Friday, November 18, 2016
C.A. Orders Judge to Honor Timely Peremptory Challenges
Panel Notes She’s a Repeat Offender
By a MetNews Staff Writer
The Third District Court of Appeal held yesterday that a judge erred in refusing to step aside from two criminal cases in response to a peremptory challenge, rejecting her contention that the Code of Civil Procedure §170.6 motion was untimely, and noting that this marks the second time she has recently been forced to recuse herself.
The case, in Perkins v. Superior Court, C082598, was not certified for publication. Acting Presiding Justice M. Kathleen Butz wrote the opinion.
In issue was whether Shasta Superior Court Judge Cara Beatty erred in declaring the written peremptory challenges of defendant Jesse Alton Perkins, who is charged in two criminal actions, as inffective owing to tardiness.
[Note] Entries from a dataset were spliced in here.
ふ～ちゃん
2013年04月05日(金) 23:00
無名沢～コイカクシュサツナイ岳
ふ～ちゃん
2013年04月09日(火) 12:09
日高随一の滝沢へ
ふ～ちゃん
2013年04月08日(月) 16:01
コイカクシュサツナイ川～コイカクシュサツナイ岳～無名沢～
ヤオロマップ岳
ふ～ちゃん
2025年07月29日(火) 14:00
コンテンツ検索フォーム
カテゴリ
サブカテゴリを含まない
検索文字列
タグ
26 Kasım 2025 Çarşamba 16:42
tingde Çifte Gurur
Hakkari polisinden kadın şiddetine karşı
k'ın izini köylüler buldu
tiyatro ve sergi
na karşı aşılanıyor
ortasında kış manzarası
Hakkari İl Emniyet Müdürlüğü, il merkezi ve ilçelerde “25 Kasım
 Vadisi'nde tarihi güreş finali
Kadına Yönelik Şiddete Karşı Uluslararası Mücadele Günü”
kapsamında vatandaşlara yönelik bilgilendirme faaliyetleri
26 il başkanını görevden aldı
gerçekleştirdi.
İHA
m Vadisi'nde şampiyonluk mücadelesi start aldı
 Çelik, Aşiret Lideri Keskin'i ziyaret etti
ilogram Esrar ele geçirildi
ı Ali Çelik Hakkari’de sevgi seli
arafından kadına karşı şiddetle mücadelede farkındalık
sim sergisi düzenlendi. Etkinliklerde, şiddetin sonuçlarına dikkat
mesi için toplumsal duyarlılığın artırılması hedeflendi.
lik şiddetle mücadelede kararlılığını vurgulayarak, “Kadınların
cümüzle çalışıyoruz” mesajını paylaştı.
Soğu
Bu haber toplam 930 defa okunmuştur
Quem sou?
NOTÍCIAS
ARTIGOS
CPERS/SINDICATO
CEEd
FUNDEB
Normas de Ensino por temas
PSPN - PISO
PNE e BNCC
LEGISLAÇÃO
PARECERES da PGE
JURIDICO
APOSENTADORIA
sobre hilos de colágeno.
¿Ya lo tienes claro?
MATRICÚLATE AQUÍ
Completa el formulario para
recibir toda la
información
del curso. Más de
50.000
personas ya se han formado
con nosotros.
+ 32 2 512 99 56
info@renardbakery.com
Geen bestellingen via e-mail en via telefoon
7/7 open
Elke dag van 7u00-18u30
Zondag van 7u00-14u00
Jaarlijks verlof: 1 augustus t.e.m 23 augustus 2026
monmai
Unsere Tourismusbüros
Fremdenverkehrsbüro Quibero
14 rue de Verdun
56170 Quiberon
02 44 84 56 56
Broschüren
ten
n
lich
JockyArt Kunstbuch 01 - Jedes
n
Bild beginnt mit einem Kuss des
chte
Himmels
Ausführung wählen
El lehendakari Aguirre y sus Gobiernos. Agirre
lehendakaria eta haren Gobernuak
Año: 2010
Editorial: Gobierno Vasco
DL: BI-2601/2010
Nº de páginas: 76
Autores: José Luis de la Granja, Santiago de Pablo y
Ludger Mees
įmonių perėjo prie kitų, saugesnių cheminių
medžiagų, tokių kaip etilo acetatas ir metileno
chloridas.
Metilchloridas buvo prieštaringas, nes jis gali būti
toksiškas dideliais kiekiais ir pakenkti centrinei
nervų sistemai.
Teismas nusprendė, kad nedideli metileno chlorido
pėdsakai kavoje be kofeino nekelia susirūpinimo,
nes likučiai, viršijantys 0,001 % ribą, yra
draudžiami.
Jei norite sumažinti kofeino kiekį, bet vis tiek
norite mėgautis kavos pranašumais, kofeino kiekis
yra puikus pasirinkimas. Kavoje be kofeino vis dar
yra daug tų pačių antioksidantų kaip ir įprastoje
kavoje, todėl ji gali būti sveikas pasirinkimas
Preliminary hearings were set for Aug. 16 and 17; the challenges were filed July 14.
Judge Opposes Petition
In responding to the writ petition, Beatty acknowledged that there had not been an “all-purposes” assignment to her—which would have required filing the challenges “within 10 days after notice of the all purpose assignment”—but contended that the “10‑day/5‑day rule” applies.
Sec. 170.6 provides:
“If the judge, other than a judge assigned to the case for all purposes, court commissioner, or referee assigned to, or who is scheduled to try, the cause or hear the matter is known at least 10 days before the date set for trial or hearing, the motion shall be made at least 5 days before that date.”
Beatty argued, in her opposition to the writ, that on March 25, Judge James Ruggiero (siting in Department 2) ordered Perkins to appear on April 7 in that department for a preliminary hearing (which was later postponed).
“[R]espondent contends the peremptory challenges were untimely under the 10‑day/5‑day rule because Judge Beatty’s regular assignment to Department 2 was at all times known by the parties, and thus when, on March 25, the case was initially set for preliminary hearing to take place in Department 2 on April 7, petitioner was obligated to file the peremptory challenge more than five days prior to April 7, or more than 5 days prior to any of the continued preliminary hearing dates. The respondent court simply ignores the long line of authority regarding the continuance or postponement of a hearing….”
Butz pointed out that courts construing the 10‑day/5‑day “conclude that if a case is assigned to a department rather than to a particular judge, the peremptory challenge is timely if made more than five days before a postponed or continued hearing date.”
The jurist went on to comment:
“We note that this is the second time this year that this court has been required to reverse an order issued by Judge Beatty, which incorrectly struck a peremptory challenge against her as untimely. We anticipate Judge Beatty in the future will ensure each litigant’s due process right to exercise a peremptory challenge. And we are troubled in this case that petitioner’s attorney was not allowed to present his argument regarding the timeliness of the peremptory challenges.”
In that earlier case, a writ petition was filed on Dec. 3, 2015, challenging Beartty’s denial of a §170.6 motion. The Third District on Jan. 8 notified Beatty:
“This court is considering issuing a peremptory writ of prohibition in the first instance, i.e., without first issuing an alternative writ….The current petition will become moot if the respondent court elects to vacate its order of November 23, 2015, and enters a new order granting petitioner’s challenge to the judge under Code of Civil Procedure section 170.6.”
Beatty acquiesced, and on Jan. 26, the writ petition was dismissed as moot.